Im Norden, in Khartoum war die Reaktion gemischt. Manche unterstützen den Staatspräsidenten al-Baschir, manche empfinden die Sezession des Südens als "Schande", wie der Händler Bahar Abakar. Viele Mütter dürften die Sezession genauso pragmatisch sehen, wie Amina Mohammed, die froh darüber ist, dass ihre Söhne nicht in den Krieg ziehen müssen.
Viele Bewohner des neuen Staates hoffen, dass mit der Unabhängigkeit ein endgültiger Schlussstrich unter den 30-jährigen Bürgerkrieg gezogen wird, bei dem rund zwei Millionen Menschen getötet wurden. Der Bürgerkrieg war 2005 mit einem Waffenstillstand beendet worden. Der Grenzverlauf zuwischen Sudan und Südsudan beruht weitgehend auf der Grenzlinie von 1956. Strittig ist der Grenzverlauf allerdings im Westen bezüglich der Enklave um Kafia Kingi, einem Gebiet, das 1960 dem sudanischen Bundesstaat Dschanab Darfur angegliedert wurde, und in der Mitte des Grenzverlaufes mit dem ölreichen Abyei-Gebiet, wo ein gesondertes Referendum über die Zugehörigkeit entscheiden soll. Dieses Referendum im Abyei-Gebiet hat bislang jedoch wegen Meinungsunterschieden über den Kreis der Stimmberechtigten noch nicht stattgefunden.

▸ **Datenauszüge**:

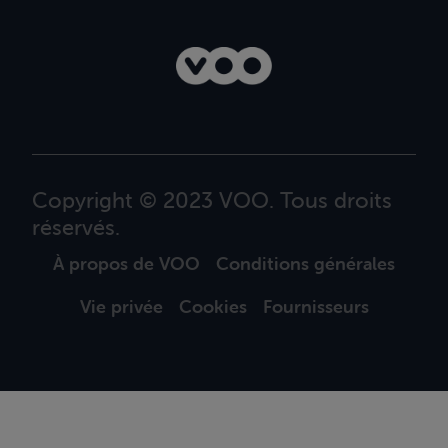
Copyright © 2023 VOO. Tous droits
réservés.
À propos de VOO
Conditions générales
Vie privée
Cookies
Fournisseurs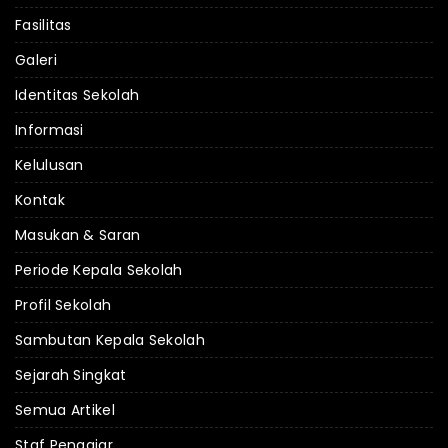
Fasilitas
Galeri
Identitas Sekolah
Informasi
Kelulusan
Kontak
Masukan & Saran
Periode Kepala Sekolah
Profil Sekolah
Sambutan Kepala Sekolah
Sejarah Singkat
Semua Artikel
Staf Pengajar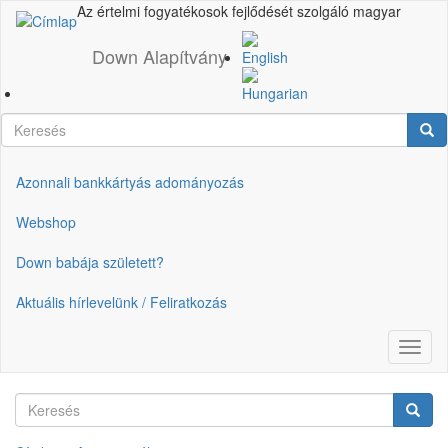
Ugrás
Az értelmi fogyatékosok fejlődését szolgáló magyar
a
tartalomra
Down Alapítvány
Keresés
Ker
Azonnali bankkártyás adományozás
Gyorslinkek
Webshop
Down babája született?
Aktuális hírlevelünk / Feliratkozás
Navig
átkap
Keresés
Keres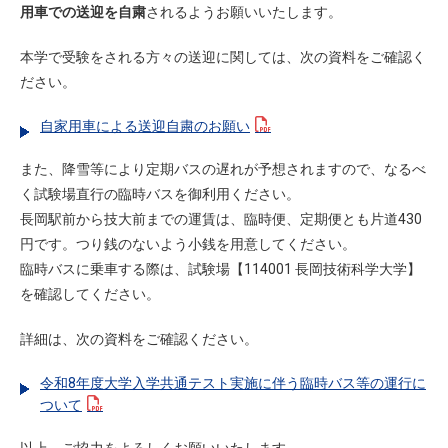
用車での送迎を自粛
されるようお願いいたします。
本学で受験をされる方々の送迎に関しては、次の資料をご確認く
ださい。
自家用車による送迎自粛のお願い
また、降雪等により定期バスの遅れが予想されますので、なるべ
く試験場直行の臨時バスを御利用ください。
長岡駅前から技大前までの運賃は、臨時便、定期便とも片道430
円です。つり銭のないよう小銭を用意してください。
臨時バスに乗車する際は、試験場【114001 長岡技術科学大学】
を確認してください。
詳細は、次の資料をご確認ください。
令和8年度大学入学共通テスト実施に伴う臨時バス等の運行に
ついて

▸ **Aufgabe A**:
Schreiben Sie aus dem Textabschnitt die Stelle ab, die mit den Worten „Viele Bewohner des“ beginnt und nach den Worten „noch nicht stattgefunden.“ endet.
▸ **Aufgabe B**:
In welchem Jahr wurde der Bürgerkrieg laut dem Textabschnitt mit einem Waffenstillstand beendet?

▸ **Antwortbereich A**:
Viele Bewohner des neuen Staates hoffen, dass mit der Unabhängigkeit ein endgültiger Schlussstrich unter den 30-jährigen Bürgerkrieg gezogen wird, bei dem rund zwei Millionen Menschen getötet wurden. Der Bürgerkrieg war 2005 mit einem Waffenstillstand beendet worden. Der Grenzverlauf zuwischen Sudan und Südsudan beruht weitgehend auf der Grenzlinie von 1956. Strittig ist der Grenzverlauf allerdings im Westen bezüglich der Enklave um Kafia Kingi, einem Gebiet, das 1960 dem sudanischen Bundesstaat Dschanab Darfur angegliedert wurde, und in der Mitte des Grenzverlaufes mit dem ölreichen Abyei-Gebiet, wo ein gesondertes Referendum über die Zugehörigkeit entscheiden soll. Dieses Referendum im Abyei-Gebiet hat bislang jedoch wegen Meinungsunterschieden über den Kreis der Stimmberechtigten noch nicht stattgefunden.

▸ **Antwortbereich B**:
Der Bürgerkrieg wurde 2005 mit einem Waffenstillstand beendet.